## ABOUT THIS EXERCISE
Return only what lies between the first line of the entries and the line containing "Rhodos, er en", both lines included.

START DATA FOR ANALYSIS

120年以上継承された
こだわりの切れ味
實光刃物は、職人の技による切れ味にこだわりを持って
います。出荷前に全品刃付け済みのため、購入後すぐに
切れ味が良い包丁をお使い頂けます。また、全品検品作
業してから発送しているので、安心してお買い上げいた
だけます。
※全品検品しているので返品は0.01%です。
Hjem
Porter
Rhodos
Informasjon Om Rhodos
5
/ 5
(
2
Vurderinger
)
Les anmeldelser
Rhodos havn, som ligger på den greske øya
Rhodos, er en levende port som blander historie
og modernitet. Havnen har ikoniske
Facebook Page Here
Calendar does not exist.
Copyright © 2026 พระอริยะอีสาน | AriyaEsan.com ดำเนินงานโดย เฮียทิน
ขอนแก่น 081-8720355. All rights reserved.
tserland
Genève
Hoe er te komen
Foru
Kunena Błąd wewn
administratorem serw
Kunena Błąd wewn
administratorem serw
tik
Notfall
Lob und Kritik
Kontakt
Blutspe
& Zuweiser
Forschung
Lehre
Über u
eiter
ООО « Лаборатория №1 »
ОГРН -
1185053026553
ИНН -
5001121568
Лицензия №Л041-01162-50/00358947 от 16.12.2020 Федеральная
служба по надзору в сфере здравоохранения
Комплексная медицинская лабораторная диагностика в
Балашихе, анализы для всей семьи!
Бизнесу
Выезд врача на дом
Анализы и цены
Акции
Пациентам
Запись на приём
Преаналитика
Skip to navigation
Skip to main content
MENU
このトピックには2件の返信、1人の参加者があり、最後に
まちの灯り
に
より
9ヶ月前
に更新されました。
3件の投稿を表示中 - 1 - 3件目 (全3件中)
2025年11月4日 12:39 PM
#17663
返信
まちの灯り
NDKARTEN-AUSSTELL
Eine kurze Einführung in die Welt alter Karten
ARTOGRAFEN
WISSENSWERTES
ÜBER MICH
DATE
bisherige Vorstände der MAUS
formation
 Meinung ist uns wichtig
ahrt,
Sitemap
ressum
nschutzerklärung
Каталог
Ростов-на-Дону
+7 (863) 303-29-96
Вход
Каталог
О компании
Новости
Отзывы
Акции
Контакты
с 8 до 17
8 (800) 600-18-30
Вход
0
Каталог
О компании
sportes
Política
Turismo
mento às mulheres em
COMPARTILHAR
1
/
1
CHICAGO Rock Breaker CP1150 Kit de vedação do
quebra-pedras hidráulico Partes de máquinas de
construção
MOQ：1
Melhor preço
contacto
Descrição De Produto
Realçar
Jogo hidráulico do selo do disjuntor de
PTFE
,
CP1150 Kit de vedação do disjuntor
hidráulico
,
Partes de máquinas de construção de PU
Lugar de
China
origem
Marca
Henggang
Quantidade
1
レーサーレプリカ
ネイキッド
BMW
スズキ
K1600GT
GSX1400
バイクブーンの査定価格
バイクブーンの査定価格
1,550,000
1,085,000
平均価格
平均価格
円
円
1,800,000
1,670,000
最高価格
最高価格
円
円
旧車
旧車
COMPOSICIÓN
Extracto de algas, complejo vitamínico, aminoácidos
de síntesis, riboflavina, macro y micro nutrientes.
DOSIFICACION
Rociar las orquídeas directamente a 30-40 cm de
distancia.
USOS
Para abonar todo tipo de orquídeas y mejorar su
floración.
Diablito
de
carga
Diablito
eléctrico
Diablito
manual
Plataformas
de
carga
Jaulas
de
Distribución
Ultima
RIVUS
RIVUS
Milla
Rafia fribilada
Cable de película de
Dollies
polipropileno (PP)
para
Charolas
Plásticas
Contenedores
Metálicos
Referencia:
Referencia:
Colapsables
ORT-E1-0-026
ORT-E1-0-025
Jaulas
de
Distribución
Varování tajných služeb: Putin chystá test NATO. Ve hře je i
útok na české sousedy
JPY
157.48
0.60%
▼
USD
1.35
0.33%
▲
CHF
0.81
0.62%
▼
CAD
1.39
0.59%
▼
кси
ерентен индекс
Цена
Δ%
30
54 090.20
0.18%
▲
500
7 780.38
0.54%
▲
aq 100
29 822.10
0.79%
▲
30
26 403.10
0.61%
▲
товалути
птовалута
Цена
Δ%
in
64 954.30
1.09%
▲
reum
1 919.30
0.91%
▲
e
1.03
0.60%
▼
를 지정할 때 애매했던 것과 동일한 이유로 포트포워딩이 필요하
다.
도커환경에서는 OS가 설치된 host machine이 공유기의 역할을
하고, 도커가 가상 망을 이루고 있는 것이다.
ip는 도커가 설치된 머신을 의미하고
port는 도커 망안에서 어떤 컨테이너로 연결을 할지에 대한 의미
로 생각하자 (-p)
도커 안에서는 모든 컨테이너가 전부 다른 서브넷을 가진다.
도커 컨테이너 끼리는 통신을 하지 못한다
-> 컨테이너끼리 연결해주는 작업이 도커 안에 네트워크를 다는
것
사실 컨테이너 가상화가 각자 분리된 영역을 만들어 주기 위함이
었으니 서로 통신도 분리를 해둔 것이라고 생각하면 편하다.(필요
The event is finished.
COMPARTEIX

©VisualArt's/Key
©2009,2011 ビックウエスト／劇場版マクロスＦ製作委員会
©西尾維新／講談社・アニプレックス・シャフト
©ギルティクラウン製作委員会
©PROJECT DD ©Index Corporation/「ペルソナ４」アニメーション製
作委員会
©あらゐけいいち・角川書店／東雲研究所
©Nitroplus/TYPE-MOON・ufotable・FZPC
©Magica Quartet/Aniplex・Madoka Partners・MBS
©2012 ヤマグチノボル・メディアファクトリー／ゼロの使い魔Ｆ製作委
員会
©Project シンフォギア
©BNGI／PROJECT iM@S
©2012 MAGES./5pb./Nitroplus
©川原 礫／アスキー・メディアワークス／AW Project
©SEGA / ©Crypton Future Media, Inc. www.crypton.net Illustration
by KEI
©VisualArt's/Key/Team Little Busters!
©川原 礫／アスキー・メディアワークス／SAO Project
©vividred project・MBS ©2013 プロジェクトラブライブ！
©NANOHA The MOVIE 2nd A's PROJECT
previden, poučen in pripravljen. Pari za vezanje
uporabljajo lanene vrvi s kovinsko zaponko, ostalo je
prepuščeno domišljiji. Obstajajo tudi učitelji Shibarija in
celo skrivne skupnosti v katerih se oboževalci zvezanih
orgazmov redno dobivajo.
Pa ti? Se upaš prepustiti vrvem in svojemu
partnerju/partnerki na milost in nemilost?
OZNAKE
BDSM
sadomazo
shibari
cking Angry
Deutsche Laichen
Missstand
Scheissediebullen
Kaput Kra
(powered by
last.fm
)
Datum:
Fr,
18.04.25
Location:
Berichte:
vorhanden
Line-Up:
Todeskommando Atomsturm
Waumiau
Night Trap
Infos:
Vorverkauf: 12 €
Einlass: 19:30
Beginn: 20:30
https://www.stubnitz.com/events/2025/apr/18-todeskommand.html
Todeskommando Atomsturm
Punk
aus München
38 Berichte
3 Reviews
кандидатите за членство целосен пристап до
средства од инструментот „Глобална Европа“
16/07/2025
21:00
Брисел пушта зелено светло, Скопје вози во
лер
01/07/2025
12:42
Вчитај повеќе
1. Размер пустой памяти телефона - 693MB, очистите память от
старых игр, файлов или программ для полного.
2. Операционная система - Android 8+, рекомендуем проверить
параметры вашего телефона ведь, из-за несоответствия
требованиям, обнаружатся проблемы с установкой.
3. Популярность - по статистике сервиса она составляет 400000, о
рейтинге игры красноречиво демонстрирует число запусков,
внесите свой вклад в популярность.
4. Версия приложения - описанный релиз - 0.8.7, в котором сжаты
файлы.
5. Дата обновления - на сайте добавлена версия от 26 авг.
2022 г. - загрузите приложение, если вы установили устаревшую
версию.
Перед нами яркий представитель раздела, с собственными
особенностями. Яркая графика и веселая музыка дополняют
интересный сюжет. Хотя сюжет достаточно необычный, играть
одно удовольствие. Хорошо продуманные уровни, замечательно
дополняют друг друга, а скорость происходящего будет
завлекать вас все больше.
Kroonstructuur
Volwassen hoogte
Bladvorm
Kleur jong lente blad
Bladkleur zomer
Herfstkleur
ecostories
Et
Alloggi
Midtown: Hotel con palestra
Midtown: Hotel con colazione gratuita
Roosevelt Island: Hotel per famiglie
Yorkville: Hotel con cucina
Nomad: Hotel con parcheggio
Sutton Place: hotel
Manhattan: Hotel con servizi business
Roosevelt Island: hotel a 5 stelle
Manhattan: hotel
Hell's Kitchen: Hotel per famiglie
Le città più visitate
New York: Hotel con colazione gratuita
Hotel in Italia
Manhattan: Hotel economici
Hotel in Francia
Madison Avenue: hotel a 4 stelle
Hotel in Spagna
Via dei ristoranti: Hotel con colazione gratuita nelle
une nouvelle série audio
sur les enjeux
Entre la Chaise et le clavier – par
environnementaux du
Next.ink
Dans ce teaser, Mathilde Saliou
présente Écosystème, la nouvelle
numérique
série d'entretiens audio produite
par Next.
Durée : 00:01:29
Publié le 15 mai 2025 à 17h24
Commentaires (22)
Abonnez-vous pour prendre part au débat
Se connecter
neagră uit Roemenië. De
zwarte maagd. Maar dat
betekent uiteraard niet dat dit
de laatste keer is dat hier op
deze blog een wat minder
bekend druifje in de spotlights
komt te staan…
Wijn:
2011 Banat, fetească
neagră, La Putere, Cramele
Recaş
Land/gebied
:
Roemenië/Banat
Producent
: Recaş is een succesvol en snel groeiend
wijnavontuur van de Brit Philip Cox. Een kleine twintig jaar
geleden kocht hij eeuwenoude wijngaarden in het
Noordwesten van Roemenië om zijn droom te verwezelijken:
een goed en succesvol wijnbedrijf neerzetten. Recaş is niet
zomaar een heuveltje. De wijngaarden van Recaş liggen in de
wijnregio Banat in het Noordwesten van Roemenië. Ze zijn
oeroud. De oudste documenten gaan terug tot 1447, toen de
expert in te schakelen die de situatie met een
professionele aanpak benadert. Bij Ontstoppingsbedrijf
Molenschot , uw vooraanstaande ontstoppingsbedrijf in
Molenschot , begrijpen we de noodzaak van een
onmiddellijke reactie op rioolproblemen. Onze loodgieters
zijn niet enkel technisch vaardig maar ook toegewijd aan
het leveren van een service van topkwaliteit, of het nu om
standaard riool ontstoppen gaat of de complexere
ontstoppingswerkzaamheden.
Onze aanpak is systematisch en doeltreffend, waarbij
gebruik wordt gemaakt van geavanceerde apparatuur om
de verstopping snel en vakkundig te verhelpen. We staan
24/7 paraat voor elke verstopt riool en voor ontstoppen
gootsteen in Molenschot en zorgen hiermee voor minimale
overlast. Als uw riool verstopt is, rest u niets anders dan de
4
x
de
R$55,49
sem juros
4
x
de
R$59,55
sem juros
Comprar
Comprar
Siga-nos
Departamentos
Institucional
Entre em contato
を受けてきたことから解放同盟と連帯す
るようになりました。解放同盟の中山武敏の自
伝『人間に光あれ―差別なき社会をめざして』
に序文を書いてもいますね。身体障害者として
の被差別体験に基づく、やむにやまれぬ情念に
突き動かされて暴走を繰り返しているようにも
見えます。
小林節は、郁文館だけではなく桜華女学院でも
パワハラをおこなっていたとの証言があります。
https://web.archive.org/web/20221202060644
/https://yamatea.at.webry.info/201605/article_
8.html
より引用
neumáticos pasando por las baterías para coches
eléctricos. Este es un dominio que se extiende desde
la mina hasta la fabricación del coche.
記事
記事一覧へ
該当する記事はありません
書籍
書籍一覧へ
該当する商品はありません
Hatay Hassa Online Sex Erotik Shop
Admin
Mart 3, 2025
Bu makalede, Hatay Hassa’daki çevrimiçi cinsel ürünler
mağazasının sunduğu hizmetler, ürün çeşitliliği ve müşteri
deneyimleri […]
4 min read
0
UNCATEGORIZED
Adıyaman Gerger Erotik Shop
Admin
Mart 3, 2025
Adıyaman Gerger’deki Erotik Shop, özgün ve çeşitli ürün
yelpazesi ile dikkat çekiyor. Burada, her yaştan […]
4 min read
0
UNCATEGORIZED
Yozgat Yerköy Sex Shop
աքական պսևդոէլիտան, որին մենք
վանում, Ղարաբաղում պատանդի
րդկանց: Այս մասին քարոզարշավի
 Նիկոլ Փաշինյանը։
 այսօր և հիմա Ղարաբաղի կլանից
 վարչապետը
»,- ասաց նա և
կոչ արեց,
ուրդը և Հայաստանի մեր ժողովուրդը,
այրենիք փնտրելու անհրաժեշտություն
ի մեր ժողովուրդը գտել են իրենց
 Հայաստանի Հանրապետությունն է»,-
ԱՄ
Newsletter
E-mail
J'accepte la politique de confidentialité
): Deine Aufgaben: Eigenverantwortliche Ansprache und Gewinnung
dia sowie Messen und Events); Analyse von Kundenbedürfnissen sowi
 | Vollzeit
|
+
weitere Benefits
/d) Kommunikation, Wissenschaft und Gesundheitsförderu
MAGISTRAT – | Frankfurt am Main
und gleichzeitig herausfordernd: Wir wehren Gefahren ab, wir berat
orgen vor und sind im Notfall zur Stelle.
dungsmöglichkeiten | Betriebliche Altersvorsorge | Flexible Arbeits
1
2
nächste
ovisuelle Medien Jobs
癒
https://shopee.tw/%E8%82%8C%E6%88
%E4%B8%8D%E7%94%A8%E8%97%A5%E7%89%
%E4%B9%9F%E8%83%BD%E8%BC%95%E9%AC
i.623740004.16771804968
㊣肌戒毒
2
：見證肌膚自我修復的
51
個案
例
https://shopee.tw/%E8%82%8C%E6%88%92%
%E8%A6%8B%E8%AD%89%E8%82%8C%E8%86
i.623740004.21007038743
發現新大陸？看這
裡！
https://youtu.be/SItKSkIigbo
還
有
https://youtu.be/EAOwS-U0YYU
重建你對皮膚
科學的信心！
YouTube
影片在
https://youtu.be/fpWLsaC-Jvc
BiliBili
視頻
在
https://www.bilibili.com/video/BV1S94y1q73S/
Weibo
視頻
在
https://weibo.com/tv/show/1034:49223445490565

END DATA FOR ANALYSIS

## RESPONSE AREA
120年以上継承された
こだわりの切れ味
實光刃物は、職人の技による切れ味にこだわりを持って
います。出荷前に全品刃付け済みのため、購入後すぐに
切れ味が良い包丁をお使い頂けます。また、全品検品作
業してから発送しているので、安心してお買い上げいた
だけます。
※全品検品しているので返品は0.01%です。
Hjem
Porter
Rhodos
Informasjon Om Rhodos
5
/ 5
(
2
Vurderinger
)
Les anmeldelser
Rhodos havn, som ligger på den greske øya
Rhodos, er en levende port som blander historie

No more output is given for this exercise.